Эксперименты по изучению криминального поведения, которые часто вспоминает Орн, также имеют мало сходства с моим экспериментом или с реальной жизнью. В этих экспериментах испытуемому приказывали ударить ножом манекен или плеснуть в него азотной кислотой. Как утверждает Орн, испытуемый подчинялся, потому что знал, что никому не причинит вреда. То же самое, по мнению Орна, происходит в эксперименте по изучению подчинения. Но я не согласен с этим утверждением. В эксперименте с азотной кислотой от испытуемого требуют совершить бессмысленный акт агрессии, тогда как в моем эксперименте акт агрессии вписан в систему конструктивных целей, мотивирован необходимостью исследования процессов памяти. Подчинение выступает не как конечная цель, а как инструментальный элемент ситуации, которая представляется испытуемому важной и значительной. Кроме того, в отличие от эксперимента с азотной кислотой, в моем эксперименте экспериментатор однозначно отвергает возможность причинения человеку вреда. Он говорит: «Хотя удары могут быть чрезвычайно болезненными, они не вызывают повреждения тканей». (Кроме того, испытуемый видит, как ученику после прикрепления электрода наносят на запястье специальную пасту, которая «предотвратит ожоги и появление волдырей».) Сигналы о причиняемом вреде исходят из других источников, и испытуемому приходится сопоставлять информацию, которую дают ему его органы чувств, с информацией, полученной от экспериментатора, — в конечном итоге он сам должен решить, может ли он доверять словам экспериментатора и следует ли и далее выполнять его требования. Большинство аргументов Орна игнорируют этот важнейший аспект эксперимента, и поэтому они просто неуместны.

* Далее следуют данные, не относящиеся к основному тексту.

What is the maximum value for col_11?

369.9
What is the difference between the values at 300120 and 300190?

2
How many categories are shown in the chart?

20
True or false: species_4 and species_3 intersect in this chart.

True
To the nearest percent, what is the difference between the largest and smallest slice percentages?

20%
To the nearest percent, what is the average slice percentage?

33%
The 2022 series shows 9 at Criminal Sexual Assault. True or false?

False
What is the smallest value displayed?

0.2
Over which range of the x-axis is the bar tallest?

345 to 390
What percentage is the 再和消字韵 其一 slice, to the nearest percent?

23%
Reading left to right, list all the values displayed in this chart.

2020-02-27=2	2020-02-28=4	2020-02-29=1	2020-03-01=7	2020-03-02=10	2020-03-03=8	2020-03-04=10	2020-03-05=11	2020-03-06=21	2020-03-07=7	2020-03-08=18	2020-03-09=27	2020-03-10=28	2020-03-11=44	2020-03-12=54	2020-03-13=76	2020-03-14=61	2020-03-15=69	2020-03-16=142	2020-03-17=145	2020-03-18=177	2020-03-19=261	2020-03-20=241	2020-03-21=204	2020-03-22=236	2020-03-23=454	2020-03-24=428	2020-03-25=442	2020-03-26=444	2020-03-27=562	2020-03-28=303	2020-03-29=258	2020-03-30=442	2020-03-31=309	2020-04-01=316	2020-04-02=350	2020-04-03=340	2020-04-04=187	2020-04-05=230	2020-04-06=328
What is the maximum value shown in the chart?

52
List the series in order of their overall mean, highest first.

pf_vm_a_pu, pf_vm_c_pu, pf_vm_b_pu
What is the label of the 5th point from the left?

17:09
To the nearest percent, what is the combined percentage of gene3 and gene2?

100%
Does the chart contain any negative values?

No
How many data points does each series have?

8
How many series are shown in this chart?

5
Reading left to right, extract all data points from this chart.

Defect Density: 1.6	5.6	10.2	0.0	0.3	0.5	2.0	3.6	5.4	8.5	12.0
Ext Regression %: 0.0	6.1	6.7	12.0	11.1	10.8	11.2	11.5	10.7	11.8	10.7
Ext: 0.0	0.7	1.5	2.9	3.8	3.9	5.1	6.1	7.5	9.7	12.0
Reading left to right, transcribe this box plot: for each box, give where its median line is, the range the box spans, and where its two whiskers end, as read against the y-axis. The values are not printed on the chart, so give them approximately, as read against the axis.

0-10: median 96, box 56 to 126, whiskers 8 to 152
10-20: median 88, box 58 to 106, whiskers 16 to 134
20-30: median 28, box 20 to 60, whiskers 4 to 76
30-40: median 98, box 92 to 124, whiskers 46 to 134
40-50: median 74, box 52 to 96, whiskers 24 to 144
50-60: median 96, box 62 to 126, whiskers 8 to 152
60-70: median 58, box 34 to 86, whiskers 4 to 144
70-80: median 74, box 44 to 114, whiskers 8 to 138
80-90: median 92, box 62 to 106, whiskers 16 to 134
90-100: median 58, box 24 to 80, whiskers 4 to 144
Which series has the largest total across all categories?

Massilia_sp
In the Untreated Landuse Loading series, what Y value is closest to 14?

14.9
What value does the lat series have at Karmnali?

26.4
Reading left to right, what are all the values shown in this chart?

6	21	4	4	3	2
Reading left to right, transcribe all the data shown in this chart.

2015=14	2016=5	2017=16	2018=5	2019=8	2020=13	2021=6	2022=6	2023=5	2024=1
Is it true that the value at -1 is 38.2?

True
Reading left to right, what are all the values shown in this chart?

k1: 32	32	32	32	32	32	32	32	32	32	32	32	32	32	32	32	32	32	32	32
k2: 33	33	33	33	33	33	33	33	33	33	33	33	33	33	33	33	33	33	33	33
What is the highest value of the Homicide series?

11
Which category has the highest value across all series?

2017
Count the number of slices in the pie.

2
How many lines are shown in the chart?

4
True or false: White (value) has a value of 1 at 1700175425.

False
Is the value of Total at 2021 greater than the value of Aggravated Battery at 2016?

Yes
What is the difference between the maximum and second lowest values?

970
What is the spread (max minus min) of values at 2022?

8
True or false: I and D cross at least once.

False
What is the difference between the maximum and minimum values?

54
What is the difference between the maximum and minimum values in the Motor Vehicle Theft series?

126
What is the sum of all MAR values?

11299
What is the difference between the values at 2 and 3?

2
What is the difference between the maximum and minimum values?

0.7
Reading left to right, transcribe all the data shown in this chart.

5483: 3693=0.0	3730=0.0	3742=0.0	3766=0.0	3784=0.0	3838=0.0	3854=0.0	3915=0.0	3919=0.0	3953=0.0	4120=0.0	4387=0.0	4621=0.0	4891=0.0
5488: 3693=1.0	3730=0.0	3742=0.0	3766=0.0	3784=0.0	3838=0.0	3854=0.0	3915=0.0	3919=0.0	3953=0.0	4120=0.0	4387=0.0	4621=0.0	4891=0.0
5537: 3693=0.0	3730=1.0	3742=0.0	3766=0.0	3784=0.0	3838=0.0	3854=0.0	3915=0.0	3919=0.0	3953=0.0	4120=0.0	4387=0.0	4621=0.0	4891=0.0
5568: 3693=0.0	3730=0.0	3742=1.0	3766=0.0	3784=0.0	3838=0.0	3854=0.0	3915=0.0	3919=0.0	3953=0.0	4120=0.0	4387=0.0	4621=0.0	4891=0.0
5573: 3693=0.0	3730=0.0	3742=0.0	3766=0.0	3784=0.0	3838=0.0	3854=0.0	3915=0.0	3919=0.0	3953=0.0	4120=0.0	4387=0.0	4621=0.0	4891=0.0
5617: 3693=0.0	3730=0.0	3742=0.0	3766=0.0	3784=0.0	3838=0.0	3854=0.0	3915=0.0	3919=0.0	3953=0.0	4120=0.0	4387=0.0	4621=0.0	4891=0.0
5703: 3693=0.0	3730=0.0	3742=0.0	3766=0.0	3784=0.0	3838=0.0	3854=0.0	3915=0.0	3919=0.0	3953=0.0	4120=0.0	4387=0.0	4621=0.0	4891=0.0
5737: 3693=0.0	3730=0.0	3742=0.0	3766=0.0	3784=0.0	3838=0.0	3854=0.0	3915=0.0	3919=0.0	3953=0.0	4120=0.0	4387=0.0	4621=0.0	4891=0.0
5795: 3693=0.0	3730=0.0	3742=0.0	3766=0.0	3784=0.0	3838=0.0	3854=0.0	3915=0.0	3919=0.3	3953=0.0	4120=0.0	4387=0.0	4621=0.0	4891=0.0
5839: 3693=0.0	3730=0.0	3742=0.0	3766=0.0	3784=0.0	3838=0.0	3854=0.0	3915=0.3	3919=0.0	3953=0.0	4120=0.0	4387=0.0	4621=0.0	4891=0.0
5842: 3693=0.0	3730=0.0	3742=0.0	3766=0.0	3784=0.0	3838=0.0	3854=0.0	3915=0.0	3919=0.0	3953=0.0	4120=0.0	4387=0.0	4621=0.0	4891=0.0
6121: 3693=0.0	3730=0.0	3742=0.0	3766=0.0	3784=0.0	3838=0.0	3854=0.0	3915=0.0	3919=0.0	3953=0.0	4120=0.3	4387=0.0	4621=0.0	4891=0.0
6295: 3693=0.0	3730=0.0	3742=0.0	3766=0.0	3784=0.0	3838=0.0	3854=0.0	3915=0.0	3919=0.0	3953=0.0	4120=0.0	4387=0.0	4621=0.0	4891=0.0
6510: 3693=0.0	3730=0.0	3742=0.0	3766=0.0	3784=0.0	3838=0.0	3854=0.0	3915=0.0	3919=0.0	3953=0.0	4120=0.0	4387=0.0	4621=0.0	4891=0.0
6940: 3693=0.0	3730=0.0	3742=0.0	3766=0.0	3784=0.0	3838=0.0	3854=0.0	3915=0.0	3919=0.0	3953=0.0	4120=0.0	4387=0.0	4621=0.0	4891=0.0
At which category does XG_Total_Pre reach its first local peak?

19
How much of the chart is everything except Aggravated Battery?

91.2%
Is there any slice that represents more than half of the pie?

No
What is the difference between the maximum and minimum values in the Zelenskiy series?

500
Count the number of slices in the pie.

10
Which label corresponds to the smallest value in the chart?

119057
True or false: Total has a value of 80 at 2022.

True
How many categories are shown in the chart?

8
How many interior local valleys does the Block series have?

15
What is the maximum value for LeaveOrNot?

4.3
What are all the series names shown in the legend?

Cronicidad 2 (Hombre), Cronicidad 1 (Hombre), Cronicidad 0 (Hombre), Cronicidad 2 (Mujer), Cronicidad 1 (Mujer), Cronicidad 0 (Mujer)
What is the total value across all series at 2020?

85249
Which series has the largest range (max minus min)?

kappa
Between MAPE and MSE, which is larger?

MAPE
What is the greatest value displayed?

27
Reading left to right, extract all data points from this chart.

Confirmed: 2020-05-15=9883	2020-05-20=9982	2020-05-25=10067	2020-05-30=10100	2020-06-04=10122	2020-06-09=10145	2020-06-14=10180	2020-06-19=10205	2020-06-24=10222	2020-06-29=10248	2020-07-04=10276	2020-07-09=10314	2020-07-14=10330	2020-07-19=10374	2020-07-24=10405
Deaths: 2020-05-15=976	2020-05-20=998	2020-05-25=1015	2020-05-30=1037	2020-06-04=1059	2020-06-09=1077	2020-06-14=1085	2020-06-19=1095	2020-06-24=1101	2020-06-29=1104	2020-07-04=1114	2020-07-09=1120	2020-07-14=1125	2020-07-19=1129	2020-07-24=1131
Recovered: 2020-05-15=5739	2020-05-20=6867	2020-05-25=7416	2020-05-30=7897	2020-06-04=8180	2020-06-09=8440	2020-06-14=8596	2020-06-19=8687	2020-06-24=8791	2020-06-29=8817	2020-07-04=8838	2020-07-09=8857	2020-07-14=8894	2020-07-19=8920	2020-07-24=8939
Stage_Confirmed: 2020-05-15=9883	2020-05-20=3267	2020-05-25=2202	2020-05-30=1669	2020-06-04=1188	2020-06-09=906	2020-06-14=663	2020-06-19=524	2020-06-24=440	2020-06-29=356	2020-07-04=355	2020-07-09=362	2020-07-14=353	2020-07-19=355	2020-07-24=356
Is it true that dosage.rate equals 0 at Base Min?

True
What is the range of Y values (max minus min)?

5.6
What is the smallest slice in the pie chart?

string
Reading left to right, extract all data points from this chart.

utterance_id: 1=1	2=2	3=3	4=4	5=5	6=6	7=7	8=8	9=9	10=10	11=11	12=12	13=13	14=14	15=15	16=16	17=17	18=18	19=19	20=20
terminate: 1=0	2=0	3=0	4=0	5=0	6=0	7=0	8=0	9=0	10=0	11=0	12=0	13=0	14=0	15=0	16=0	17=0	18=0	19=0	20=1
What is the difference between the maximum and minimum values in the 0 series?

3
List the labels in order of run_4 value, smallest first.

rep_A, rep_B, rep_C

Суммируя, перечислю те несколько моментов, которые отличают наши эксперименты по изучению подчинения от образцов, представленных Орном. Во-первых, и это мне кажется совершенно очевидным, речь идет не о личной власти экспериментатора, как в случае с гипнозом, а о влиянии на поведение индивида структуры социальных отношений, в которую он включен. Индивид и авторитетное лицо находятся в четко определенных иерархических отношениях. Во-вторых, авторитетное лицо ясно и здраво обосновывает свои требования (в отличие от экспериментов с азотной кислотой), и эти обоснования встречают понимание испытуемого. В-третьих, эксперимент имеет важный временной компонент. Он начинается со взаимного согласия трех сторон, и лишь постепенно развитие ситуации приводит к конфликту.
Проблема экологической валидности содержит в себе два разных, хотя и в равной степени важных вопроса, которые недостаточно четко разделены в анализе Орна. Первый вопрос: находясь в ситуации психологического эксперимента, действительно ли испытуемый верит в то, что подвергает человека, против его воли, болезненным ударам тока? Голословные заявления не помогут нам найти ответ на этот вопрос, его нужно искать в фактах. И второй, независимый от первого, вопрос: распространяется ли тип поведения, который мы наблюдали в лаборатории, за пределы экспериментального контекста или экспериментальная ситуация настолько специфична, что ничто из того, что мы наблюдали в лаборатории, не дает нам оснований говорить о подчинении авторитету в более широком социальном контексте?
Орн отмечает, что поведение легитимировано отношениями «испытуемый— экспериментатор», однако видит в этом лишь досадное исключение из правил, мешающее подтвердить общеизвестные истины. Но это как раз то, что мы и пытаемся исследовать, а именно поведение человека, который находится внутри легитимированной социальной структуры. То, в чем Орн видит только помеху, на самом деле обеспечивает ученого стратегией исследования.